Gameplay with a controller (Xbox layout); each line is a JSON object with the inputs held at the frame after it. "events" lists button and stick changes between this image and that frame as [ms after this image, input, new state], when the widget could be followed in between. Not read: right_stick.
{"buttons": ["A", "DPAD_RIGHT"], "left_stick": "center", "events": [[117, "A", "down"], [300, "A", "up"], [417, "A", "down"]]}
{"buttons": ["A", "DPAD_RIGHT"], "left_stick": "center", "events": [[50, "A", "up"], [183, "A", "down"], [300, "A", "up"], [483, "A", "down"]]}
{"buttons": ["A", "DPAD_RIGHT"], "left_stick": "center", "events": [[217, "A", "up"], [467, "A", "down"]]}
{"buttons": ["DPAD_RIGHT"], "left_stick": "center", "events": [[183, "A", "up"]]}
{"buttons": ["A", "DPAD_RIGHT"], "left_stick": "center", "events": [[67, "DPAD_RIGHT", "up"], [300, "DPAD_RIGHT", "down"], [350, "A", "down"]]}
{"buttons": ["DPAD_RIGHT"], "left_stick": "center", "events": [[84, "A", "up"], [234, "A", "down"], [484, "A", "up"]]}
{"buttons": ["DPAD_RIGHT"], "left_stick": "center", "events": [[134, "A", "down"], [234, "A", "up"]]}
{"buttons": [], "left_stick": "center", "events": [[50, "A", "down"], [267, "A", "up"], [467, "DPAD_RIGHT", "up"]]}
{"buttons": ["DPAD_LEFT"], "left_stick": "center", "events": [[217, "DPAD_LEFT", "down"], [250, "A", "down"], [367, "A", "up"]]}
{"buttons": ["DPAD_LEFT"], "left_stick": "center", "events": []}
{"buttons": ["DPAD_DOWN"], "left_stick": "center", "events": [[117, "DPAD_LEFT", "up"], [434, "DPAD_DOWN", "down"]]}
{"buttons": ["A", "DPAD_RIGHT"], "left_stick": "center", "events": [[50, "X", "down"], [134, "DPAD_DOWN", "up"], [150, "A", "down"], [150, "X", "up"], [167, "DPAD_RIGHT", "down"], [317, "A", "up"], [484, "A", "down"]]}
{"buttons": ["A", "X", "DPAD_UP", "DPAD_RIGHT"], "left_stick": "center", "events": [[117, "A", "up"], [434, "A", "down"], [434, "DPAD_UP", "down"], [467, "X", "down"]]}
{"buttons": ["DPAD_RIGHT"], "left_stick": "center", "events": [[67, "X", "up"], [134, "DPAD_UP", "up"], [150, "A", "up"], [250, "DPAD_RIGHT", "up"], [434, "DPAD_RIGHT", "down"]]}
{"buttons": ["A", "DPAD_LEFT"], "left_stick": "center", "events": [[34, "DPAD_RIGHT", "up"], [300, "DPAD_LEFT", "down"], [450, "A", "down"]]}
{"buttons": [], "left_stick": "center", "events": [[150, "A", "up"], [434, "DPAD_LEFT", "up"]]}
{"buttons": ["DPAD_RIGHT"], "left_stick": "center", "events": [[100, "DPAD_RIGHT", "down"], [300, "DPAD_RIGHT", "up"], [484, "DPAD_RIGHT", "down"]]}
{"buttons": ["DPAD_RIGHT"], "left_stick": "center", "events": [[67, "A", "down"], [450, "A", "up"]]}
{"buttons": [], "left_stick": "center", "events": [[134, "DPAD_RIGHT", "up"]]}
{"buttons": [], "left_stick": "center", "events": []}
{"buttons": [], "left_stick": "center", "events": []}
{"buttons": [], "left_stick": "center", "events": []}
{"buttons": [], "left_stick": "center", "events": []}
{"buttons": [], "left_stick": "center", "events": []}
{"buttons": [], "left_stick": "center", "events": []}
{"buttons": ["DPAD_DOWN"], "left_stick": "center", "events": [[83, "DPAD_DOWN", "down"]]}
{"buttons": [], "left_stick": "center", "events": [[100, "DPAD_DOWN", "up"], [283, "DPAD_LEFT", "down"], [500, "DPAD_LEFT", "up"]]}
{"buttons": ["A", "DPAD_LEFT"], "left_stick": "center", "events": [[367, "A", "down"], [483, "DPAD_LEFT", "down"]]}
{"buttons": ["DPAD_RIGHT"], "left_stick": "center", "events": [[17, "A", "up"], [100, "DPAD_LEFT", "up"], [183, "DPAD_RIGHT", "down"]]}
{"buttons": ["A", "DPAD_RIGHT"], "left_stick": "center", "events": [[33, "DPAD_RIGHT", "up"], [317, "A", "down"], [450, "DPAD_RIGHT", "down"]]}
☆ ☆ ☆ ☆
The listing above has to be written out again in full, exactly as shown.

Exercise response:
Gameplay with a controller (Xbox layout); each line is a JSON object with the inputs held at the frame after it. "events" lists button and stick changes between this image and that frame as [ms after this image, input, new state], when the widget could be followed in between. Not read: right_stick.
{"buttons": ["A", "DPAD_RIGHT"], "left_stick": "center", "events": [[117, "A", "down"], [300, "A", "up"], [417, "A", "down"]]}
{"buttons": ["A", "DPAD_RIGHT"], "left_stick": "center", "events": [[50, "A", "up"], [183, "A", "down"], [300, "A", "up"], [483, "A", "down"]]}
{"buttons": ["A", "DPAD_RIGHT"], "left_stick": "center", "events": [[217, "A", "up"], [467, "A", "down"]]}
{"buttons": ["DPAD_RIGHT"], "left_stick": "center", "events": [[183, "A", "up"]]}
{"buttons": ["A", "DPAD_RIGHT"], "left_stick": "center", "events": [[67, "DPAD_RIGHT", "up"], [300, "DPAD_RIGHT", "down"], [350, "A", "down"]]}
{"buttons": ["DPAD_RIGHT"], "left_stick": "center", "events": [[84, "A", "up"], [234, "A", "down"], [484, "A", "up"]]}
{"buttons": ["DPAD_RIGHT"], "left_stick": "center", "events": [[134, "A", "down"], [234, "A", "up"]]}
{"buttons": [], "left_stick": "center", "events": [[50, "A", "down"], [267, "A", "up"], [467, "DPAD_RIGHT", "up"]]}
{"buttons": ["DPAD_LEFT"], "left_stick": "center", "events": [[217, "DPAD_LEFT", "down"], [250, "A", "down"], [367, "A", "up"]]}
{"buttons": ["DPAD_LEFT"], "left_stick": "center", "events": []}
{"buttons": ["DPAD_DOWN"], "left_stick": "center", "events": [[117, "DPAD_LEFT", "up"], [434, "DPAD_DOWN", "down"]]}
{"buttons": ["A", "DPAD_RIGHT"], "left_stick": "center", "events": [[50, "X", "down"], [134, "DPAD_DOWN", "up"], [150, "A", "down"], [150, "X", "up"], [167, "DPAD_RIGHT", "down"], [317, "A", "up"], [484, "A", "down"]]}
{"buttons": ["A", "X", "DPAD_UP", "DPAD_RIGHT"], "left_stick": "center", "events": [[117, "A", "up"], [434, "A", "down"], [434, "DPAD_UP", "down"], [467, "X", "down"]]}
{"buttons": ["DPAD_RIGHT"], "left_stick": "center", "events": [[67, "X", "up"], [134, "DPAD_UP", "up"], [150, "A", "up"], [250, "DPAD_RIGHT", "up"], [434, "DPAD_RIGHT", "down"]]}
{"buttons": ["A", "DPAD_LEFT"], "left_stick": "center", "events": [[34, "DPAD_RIGHT", "up"], [300, "DPAD_LEFT", "down"], [450, "A", "down"]]}
{"buttons": [], "left_stick": "center", "events": [[150, "A", "up"], [434, "DPAD_LEFT", "up"]]}
{"buttons": ["DPAD_RIGHT"], "left_stick": "center", "events": [[100, "DPAD_RIGHT", "down"], [300, "DPAD_RIGHT", "up"], [484, "DPAD_RIGHT", "down"]]}
{"buttons": ["DPAD_RIGHT"], "left_stick": "center", "events": [[67, "A", "down"], [450, "A", "up"]]}
{"buttons": [], "left_stick": "center", "events": [[134, "DPAD_RIGHT", "up"]]}
{"buttons": [], "left_stick": "center", "events": []}
{"buttons": [], "left_stick": "center", "events": []}
{"buttons": [], "left_stick": "center", "events": []}
{"buttons": [], "left_stick": "center", "events": []}
{"buttons": [], "left_stick": "center", "events": []}
{"buttons": [], "left_stick": "center", "events": []}
{"buttons": ["DPAD_DOWN"], "left_stick": "center", "events": [[83, "DPAD_DOWN", "down"]]}
{"buttons": [], "left_stick": "center", "events": [[100, "DPAD_DOWN", "up"], [283, "DPAD_LEFT", "down"], [500, "DPAD_LEFT", "up"]]}
{"buttons": ["A", "DPAD_LEFT"], "left_stick": "center", "events": [[367, "A", "down"], [483, "DPAD_LEFT", "down"]]}
{"buttons": ["DPAD_RIGHT"], "left_stick": "center", "events": [[17, "A", "up"], [100, "DPAD_LEFT", "up"], [183, "DPAD_RIGHT", "down"]]}
{"buttons": ["A", "DPAD_RIGHT"], "left_stick": "center", "events": [[33, "DPAD_RIGHT", "up"], [317, "A", "down"], [450, "DPAD_RIGHT", "down"]]}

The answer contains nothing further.